Process the sponge cake finely in a food processor. Melt the chocolate over a double boiler and mix it with the sponge cake crumbs.
It doesn't have to be blended completely - just mix it up roughly.
Add the heavy cream and combine. It should be moist and come together when you squeeze it. If it doesn't, add more heavy cream.
Roll into balls, one by one. When all the balls are finished, cover with plastic wrap and refrigerate for a while.
If you have almonds on hand, I recommend placing one almond in the center of each truffle.
Coat the truffles with tempered chocolate (or with chocolate that doesn't need tempering).
Optionally decorate with dragées or other toppings before the chocolate hardens completely.

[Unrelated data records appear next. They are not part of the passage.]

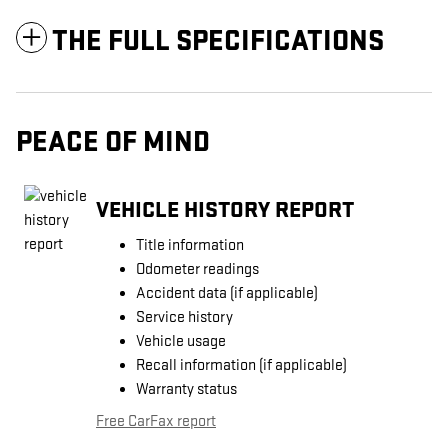
THE FULL SPECIFICATIONS
PEACE OF MIND
VEHICLE HISTORY REPORT
Title information
Odometer readings
Accident data (if applicable)
Service history
Vehicle usage
Recall information (if applicable)
Warranty status
Free CarFax report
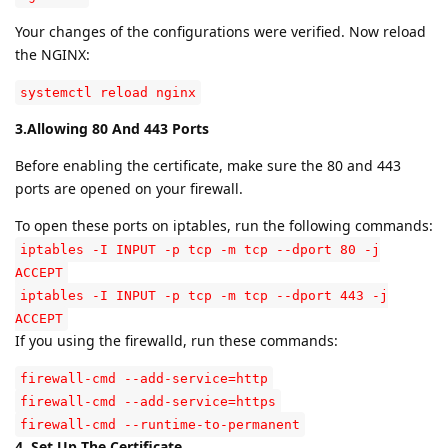
Your changes of the configurations were verified. Now reload
the NGINX:
systemctl reload nginx
3.Allowing 80 And 443 Ports
Before enabling the certificate, make sure the 80 and 443
ports are opened on your firewall.
To open these ports on iptables, run the following commands:
iptables -I INPUT -p tcp -m tcp --dport 80 -j
ACCEPT
iptables -I INPUT -p tcp -m tcp --dport 443 -j
ACCEPT
If you using the firewalld, run these commands:
firewall-cmd --add-service=http
firewall-cmd --add-service=https
firewall-cmd --runtime-to-permanent
4. Set Up The Certificate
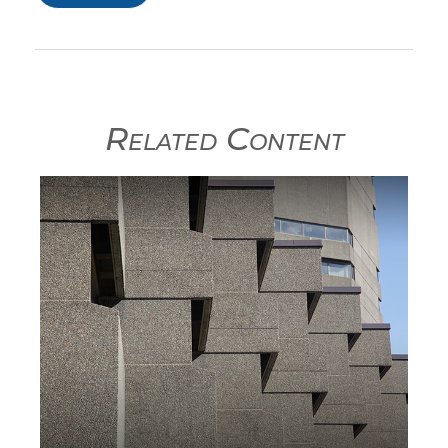
Related Content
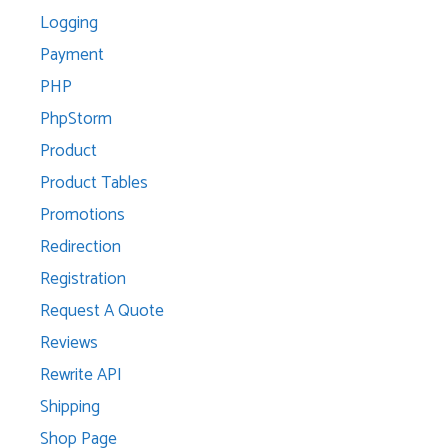
Logging
Payment
PHP
PhpStorm
Product
Product Tables
Promotions
Redirection
Registration
Request A Quote
Reviews
Rewrite API
Shipping
Shop Page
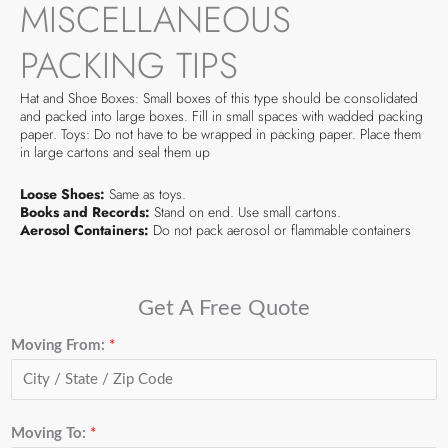
MISCELLANEOUS
PACKING TIPS
Hat and Shoe Boxes: Small boxes of this type should be consolidated
and packed into large boxes. Fill in small spaces with wadded packing
paper. Toys: Do not have to be wrapped in packing paper. Place them
in large cartons and seal them up
Loose Shoes:
Same as toys.
Books and Records:
Stand on end. Use small cartons.
Aerosol Containers:
Do not pack aerosol or flammable containers
Get A Free Quote
Moving From:
*
Moving To:
*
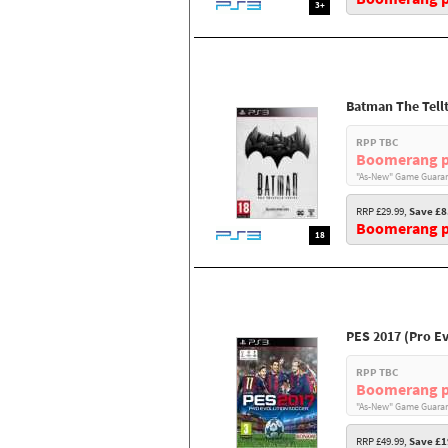
3+
Batman The Tellt
RPP TBC
Boomerang p
"As-New" Game Guaran
RRP £29.99,
Save £8
Boomerang pr
18
PES 2017 (Pro E
RPP TBC
Boomerang p
"As-New" Game Guaran
RRP £49.99,
Save £1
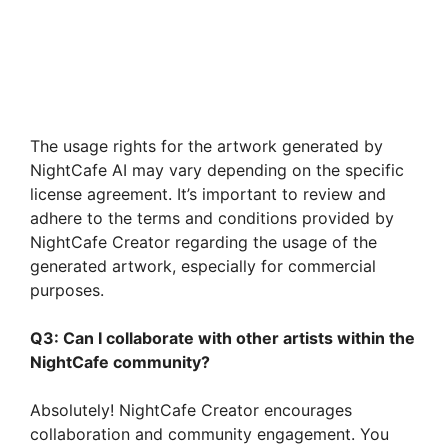
The usage rights for the artwork generated by
NightCafe AI may vary depending on the specific
license agreement. It’s important to review and
adhere to the terms and conditions provided by
NightCafe Creator regarding the usage of the
generated artwork, especially for commercial
purposes.
Q3: Can I collaborate with other artists within the
NightCafe community?
Absolutely! NightCafe Creator encourages
collaboration and community engagement. You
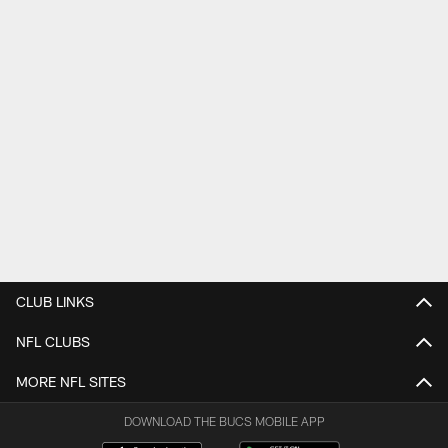
CLUB LINKS
NFL CLUBS
MORE NFL SITES
DOWNLOAD THE BUCS MOBILE APP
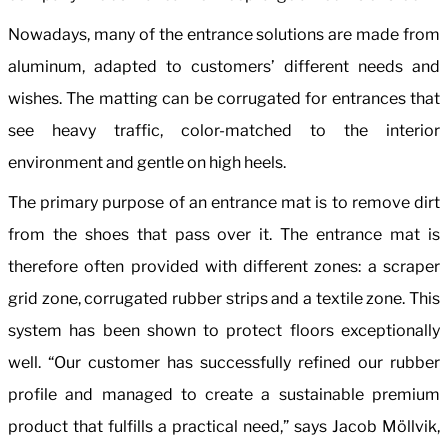
Nowadays, many of the entrance solutions are made from
aluminum, adapted to customers’ different needs and
wishes. The matting can be corrugated for entrances that
see heavy traffic, color-matched to the interior
environment and gentle on high heels.
The primary purpose of an entrance mat is to remove dirt
from the shoes that pass over it. The entrance mat is
therefore often provided with different zones: a scraper
grid zone, corrugated rubber strips and a textile zone. This
system has been shown to protect floors exceptionally
well. “Our customer has successfully refined our rubber
profile and managed to create a sustainable premium
product that fulfills a practical need,” says Jacob Möllvik,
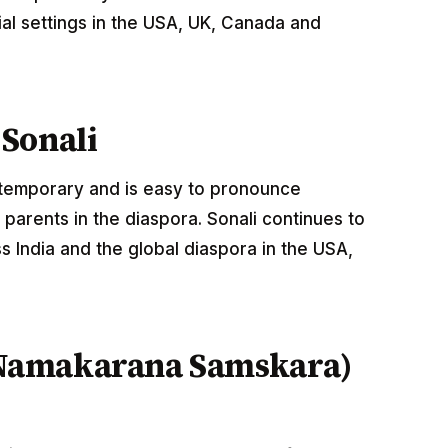
al settings in the USA, UK, Canada and
Sonali
ontemporary and is easy to pronounce
parents in the diaspora. Sonali continues to
 India and the global diaspora in the USA,
Namakarana Samskara)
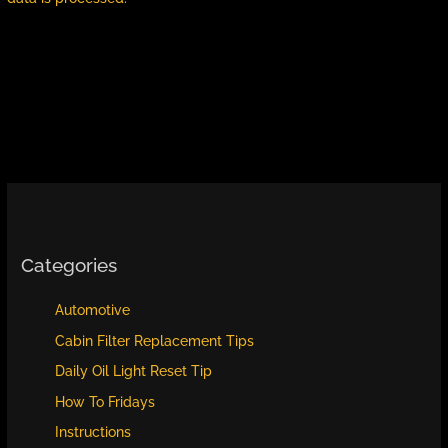
Categories
Automotive
Cabin Filter Replacement Tips
Daily Oil Light Reset Tip
How To Fridays
Instructions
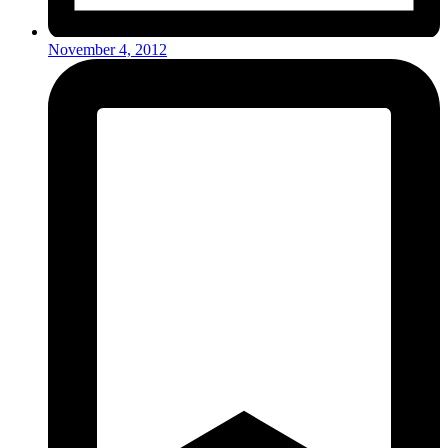
November 4, 2012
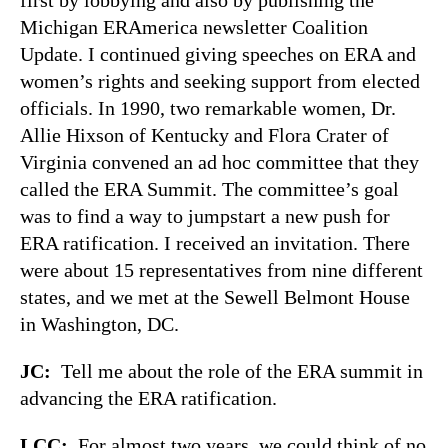
Michigan ERAmerica newsletter Coalition
Update. I continued giving speeches on ERA and
women’s rights and seeking support from elected
officials. In 1990, two remarkable women, Dr.
Allie Hixson of Kentucky and Flora Crater of
Virginia convened an ad hoc committee that they
called the ERA Summit. The committee’s goal
was to find a way to jumpstart a new push for
ERA ratification. I received an invitation. There
were about 15 representatives from nine different
states, and we met at the Sewell Belmont House
in Washington, DC.
JC:
Tell me about the role of the ERA summit in
advancing the ERA ratification.
LCC:
For almost two years, we could think of no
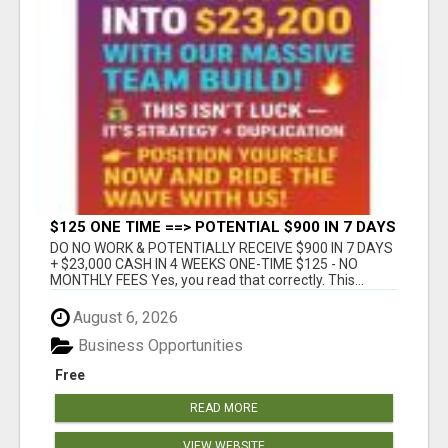
$125 ONE TIME ==> POTENTIAL $900 IN 7 DAYS
DO NO WORK & POTENTIALLY RECEIVE $900 IN 7 DAYS
+ $23,000 CASH IN 4 WEEKS ONE-TIME $125 - NO
MONTHLY FEES Yes, you read that correctly. This...
August 6, 2026
Business Opportunities
Free
READ MORE
VIEW WEBSITE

When the chocolate coating has hardened, the truffles are ready. The outside will be crunchy and the inside will be moist. The texture is addicting!
Story Behind this Recipe
This is a recipe I've been making since I was in middle school To this day, people still often say to me, "Make those chocolate truffles again!" I make this often, whenever I have leftover sponge cake. The ingredient amounts don't have to be followed exactly! I always just eyeball the amounts.
This recipe is really easy, so I don't have any special hints for you. If you're not confident about tempering the chocolate, you can use the kind of chocolate that doesn't need tempering You can also substitute castella cake for the sponge cake! If you don't have a food processor, you can cut the sponge cake into small dice.